Much is swept up in the march towards progress. Modern demands are pushing everything to move faster, more efficiently, and with fewer environmental consequences than ever before while technical breakthroughs facilitate. Water treatment plants have proven to be no exception.

But these demands can have adverse effects on the equipment tasked with processing more water, faster and cleaner than ever before. New membranes are being equipped with the ability to handle higher flux operation, utilizing technology that allows for low transmembrane pressure, high salt rejection, and the wherewithal to take on more water. But the more a membrane is asked to do, the faster it will become fouled. 

“As permeate flux increases, so does membrane fouling by colloidal and particulate solids,” said Lee Durham, technical support director for Avista Technologies. “We have seen increased fouling when permeate fluxes exceed industry-established guidelines.”

Boris Liberman, the VP and CTO for membrane technologies at IDE Technologies, estimates that higher mechanical durability and low transmembrane pressure allows membranes to handle eight times higher flow. This, in turn, leads to eight times more fouling.
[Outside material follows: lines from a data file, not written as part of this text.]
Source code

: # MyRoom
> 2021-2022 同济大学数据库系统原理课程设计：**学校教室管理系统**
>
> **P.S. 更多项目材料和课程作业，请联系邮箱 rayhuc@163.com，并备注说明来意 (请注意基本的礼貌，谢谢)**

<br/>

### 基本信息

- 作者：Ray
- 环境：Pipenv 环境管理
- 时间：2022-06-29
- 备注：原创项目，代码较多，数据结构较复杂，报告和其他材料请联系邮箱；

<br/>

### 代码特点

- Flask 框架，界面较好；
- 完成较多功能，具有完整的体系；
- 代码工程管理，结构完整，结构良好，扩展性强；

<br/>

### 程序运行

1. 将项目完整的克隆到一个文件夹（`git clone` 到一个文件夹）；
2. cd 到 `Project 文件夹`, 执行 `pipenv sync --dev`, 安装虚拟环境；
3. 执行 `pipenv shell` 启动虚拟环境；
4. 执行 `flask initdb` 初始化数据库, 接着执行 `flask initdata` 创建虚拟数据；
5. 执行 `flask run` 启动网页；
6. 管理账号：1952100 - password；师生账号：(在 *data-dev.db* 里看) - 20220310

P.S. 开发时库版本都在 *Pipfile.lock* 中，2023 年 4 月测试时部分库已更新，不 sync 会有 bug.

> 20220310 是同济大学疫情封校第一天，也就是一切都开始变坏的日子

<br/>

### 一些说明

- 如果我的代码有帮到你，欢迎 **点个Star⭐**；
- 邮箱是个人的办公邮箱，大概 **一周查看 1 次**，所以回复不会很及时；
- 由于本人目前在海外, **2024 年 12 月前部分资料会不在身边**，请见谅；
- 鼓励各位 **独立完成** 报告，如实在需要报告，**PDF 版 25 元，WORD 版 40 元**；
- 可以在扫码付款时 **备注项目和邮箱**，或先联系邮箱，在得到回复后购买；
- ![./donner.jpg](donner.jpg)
“This can be solved in two ways,” explained Liberman. “Clean feed water eight times better, which is extremely expensive, or clean membranes eight times more frequently. The practical way is to change the philosophy of membrane cleaning.”

Liberman proposes putting aside chemical methods for membrane cleaning and embracing more ecologically friendly physical methods, like frequent backwash and membrane micro-oscillation. While physical cleaning is commonly associated with taking the membrane offline in costly and time-consuming fashion, Liberman recommends an online, osmotic backwash method which he claims would take about 10 seconds per day.

“High flux operation unavoidably will request fast and frequent cleanings,” he said. “The membrane cleaning technology has to be developed in this corridor of fast, online, and environmentally friendly.”

Durham, for his part, demurs.

“In our experience, proper, in-situ chemical cleaning is always more effective,” he said.

He warned against any method that involves removing elements from the system and disassembling them as unpractical. Methods that involve micro bubbles or air-water “sparging” also present problems in his view.

“The introduction of air has the potential to reduce the cleaning efficacy by drying out the foulant and reducing the cleaning chemicals’ ability to penetrate the foulant and facilitate its removal from the membrane surface,” he said.

Durham recommends that a treatment plant run diagnostics to determine the primary fouling culprit, then cater the membrane cleaning solution accordingly. This can be achieved through a cleaning study, by installing an analyzer into the system slipstream, or by performing a cleaning study in a small pilot system.

Following the identification of the foulant, a membrane company can offer a best fit solution. A treatment plant is likely to find, as it is while shopping for any solution, that the prescribed antidote is informed by the background of the chosen provider. If the company providing counsel is Avista, this will be a chemical solution. If Dr. Liberman is on the case, there is a higher chance that the proposed solution will be one of the physical methods he champions.

Whichever road membrane fouling leads a plant down, the two camps can agree: faster fouling means higher demand for solutions.